▶ [TASK DETAILS]:
Copy the following data exactly and drop the pictures.

[Transcribed page contents]
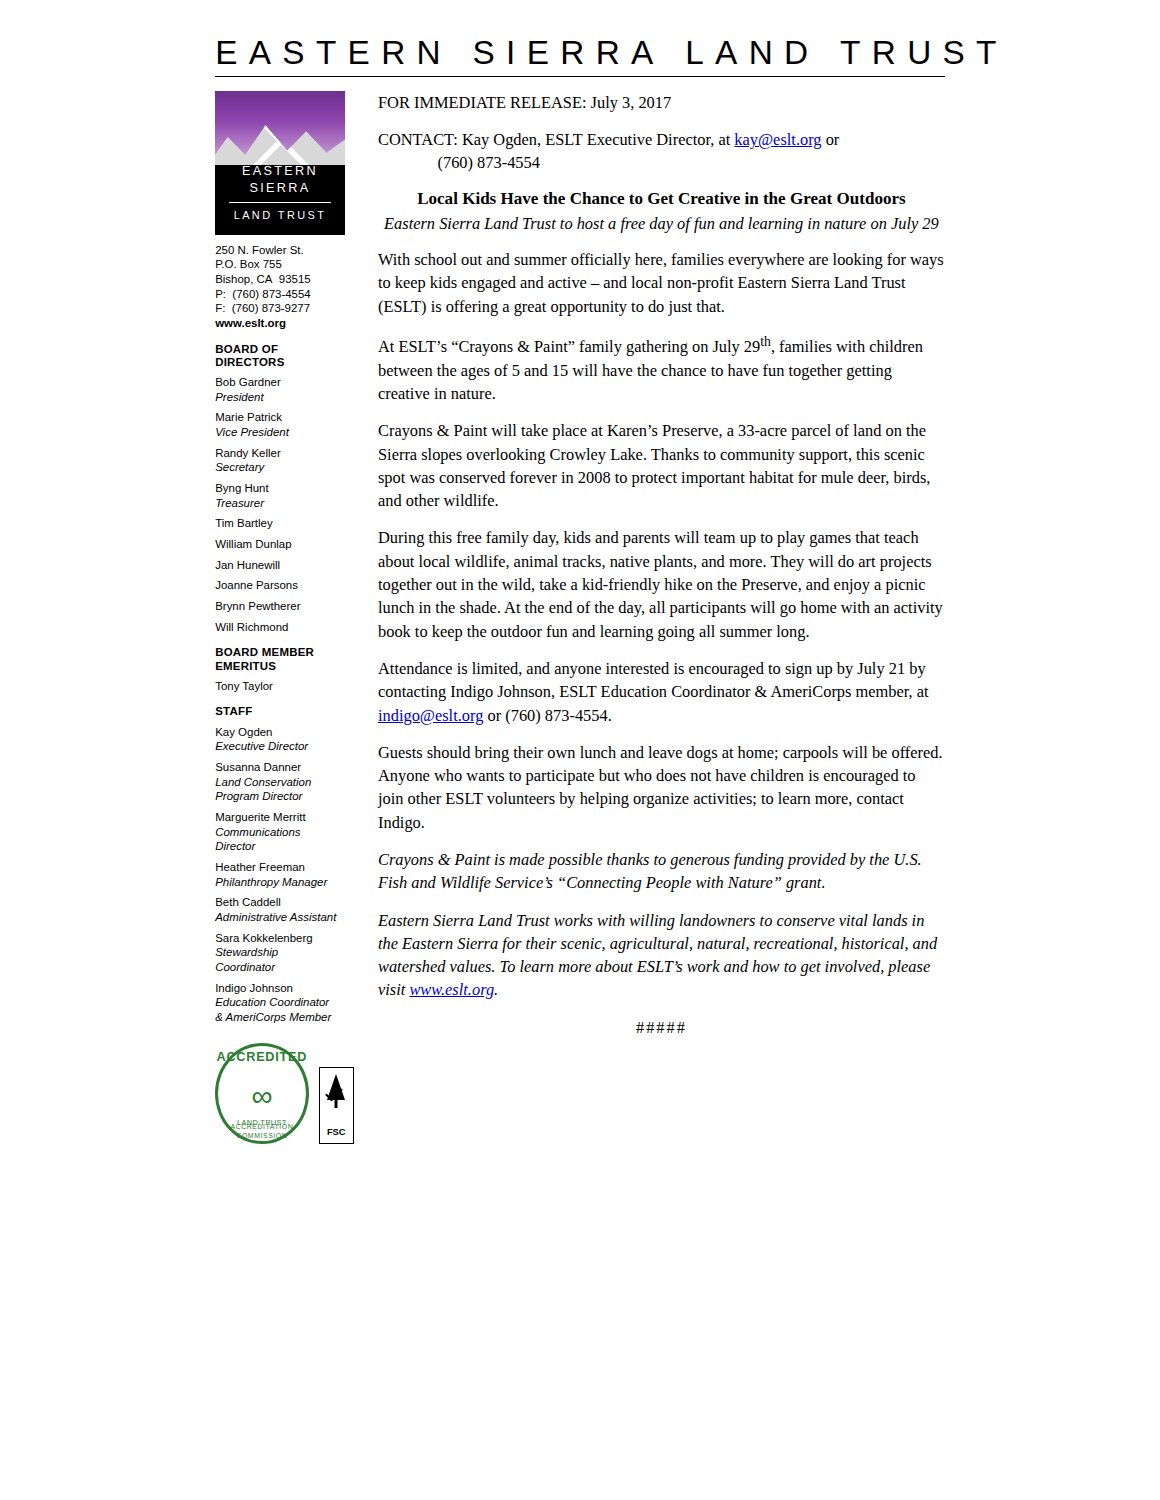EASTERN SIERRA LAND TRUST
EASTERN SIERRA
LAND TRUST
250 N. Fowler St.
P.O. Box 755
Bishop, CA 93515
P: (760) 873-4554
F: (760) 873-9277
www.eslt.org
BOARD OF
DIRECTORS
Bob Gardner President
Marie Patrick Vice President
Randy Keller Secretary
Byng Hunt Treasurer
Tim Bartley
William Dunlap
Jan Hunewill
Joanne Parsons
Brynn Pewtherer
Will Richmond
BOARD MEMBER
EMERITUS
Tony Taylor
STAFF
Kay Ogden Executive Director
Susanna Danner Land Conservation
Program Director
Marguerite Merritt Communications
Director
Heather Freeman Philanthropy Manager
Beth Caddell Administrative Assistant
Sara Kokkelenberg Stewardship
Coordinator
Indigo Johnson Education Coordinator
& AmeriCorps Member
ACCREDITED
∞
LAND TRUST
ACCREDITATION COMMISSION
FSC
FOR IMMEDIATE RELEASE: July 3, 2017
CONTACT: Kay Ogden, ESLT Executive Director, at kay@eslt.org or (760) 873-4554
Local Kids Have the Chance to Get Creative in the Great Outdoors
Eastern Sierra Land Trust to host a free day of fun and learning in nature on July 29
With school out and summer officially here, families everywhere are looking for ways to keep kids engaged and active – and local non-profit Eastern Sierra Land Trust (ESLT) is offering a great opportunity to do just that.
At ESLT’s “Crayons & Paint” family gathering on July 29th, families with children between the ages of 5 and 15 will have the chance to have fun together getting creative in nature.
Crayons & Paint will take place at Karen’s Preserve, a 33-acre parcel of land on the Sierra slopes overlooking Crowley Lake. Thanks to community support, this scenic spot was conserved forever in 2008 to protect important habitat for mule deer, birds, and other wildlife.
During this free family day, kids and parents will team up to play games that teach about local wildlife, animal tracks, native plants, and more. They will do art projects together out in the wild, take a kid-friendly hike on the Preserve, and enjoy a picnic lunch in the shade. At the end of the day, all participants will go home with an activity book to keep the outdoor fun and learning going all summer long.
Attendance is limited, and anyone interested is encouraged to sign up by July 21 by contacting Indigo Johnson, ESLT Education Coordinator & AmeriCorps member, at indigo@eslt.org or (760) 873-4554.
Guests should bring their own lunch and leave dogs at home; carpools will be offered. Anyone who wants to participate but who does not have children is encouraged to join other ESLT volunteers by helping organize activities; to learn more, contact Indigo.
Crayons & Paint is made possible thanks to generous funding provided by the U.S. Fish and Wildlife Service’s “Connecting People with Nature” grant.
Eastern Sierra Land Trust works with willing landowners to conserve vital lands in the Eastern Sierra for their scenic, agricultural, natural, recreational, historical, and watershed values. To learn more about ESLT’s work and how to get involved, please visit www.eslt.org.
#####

▶ [FINISHED EXERCISE]:
EASTERN SIERRA LAND TRUST
EASTERN SIERRA
LAND TRUST
250 N. Fowler St.
P.O. Box 755
Bishop, CA 93515
P: (760) 873-4554
F: (760) 873-9277
www.eslt.org
BOARD OF
DIRECTORS
Bob Gardner President
Marie Patrick Vice President
Randy Keller Secretary
Byng Hunt Treasurer
Tim Bartley
William Dunlap
Jan Hunewill
Joanne Parsons
Brynn Pewtherer
Will Richmond
BOARD MEMBER
EMERITUS
Tony Taylor
STAFF
Kay Ogden Executive Director
Susanna Danner Land Conservation
Program Director
Marguerite Merritt Communications
Director
Heather Freeman Philanthropy Manager
Beth Caddell Administrative Assistant
Sara Kokkelenberg Stewardship
Coordinator
Indigo Johnson Education Coordinator
& AmeriCorps Member
ACCREDITED
∞
LAND TRUST
ACCREDITATION COMMISSION
FSC
FOR IMMEDIATE RELEASE: July 3, 2017
CONTACT: Kay Ogden, ESLT Executive Director, at kay@eslt.org or (760) 873-4554
Local Kids Have the Chance to Get Creative in the Great Outdoors
Eastern Sierra Land Trust to host a free day of fun and learning in nature on July 29
With school out and summer officially here, families everywhere are looking for ways to keep kids engaged and active – and local non-profit Eastern Sierra Land Trust (ESLT) is offering a great opportunity to do just that.
At ESLT’s “Crayons & Paint” family gathering on July 29th, families with children between the ages of 5 and 15 will have the chance to have fun together getting creative in nature.
Crayons & Paint will take place at Karen’s Preserve, a 33-acre parcel of land on the Sierra slopes overlooking Crowley Lake. Thanks to community support, this scenic spot was conserved forever in 2008 to protect important habitat for mule deer, birds, and other wildlife.
During this free family day, kids and parents will team up to play games that teach about local wildlife, animal tracks, native plants, and more. They will do art projects together out in the wild, take a kid-friendly hike on the Preserve, and enjoy a picnic lunch in the shade. At the end of the day, all participants will go home with an activity book to keep the outdoor fun and learning going all summer long.
Attendance is limited, and anyone interested is encouraged to sign up by July 21 by contacting Indigo Johnson, ESLT Education Coordinator & AmeriCorps member, at indigo@eslt.org or (760) 873-4554.
Guests should bring their own lunch and leave dogs at home; carpools will be offered. Anyone who wants to participate but who does not have children is encouraged to join other ESLT volunteers by helping organize activities; to learn more, contact Indigo.
Crayons & Paint is made possible thanks to generous funding provided by the U.S. Fish and Wildlife Service’s “Connecting People with Nature” grant.
Eastern Sierra Land Trust works with willing landowners to conserve vital lands in the Eastern Sierra for their scenic, agricultural, natural, recreational, historical, and watershed values. To learn more about ESLT’s work and how to get involved, please visit www.eslt.org.
#####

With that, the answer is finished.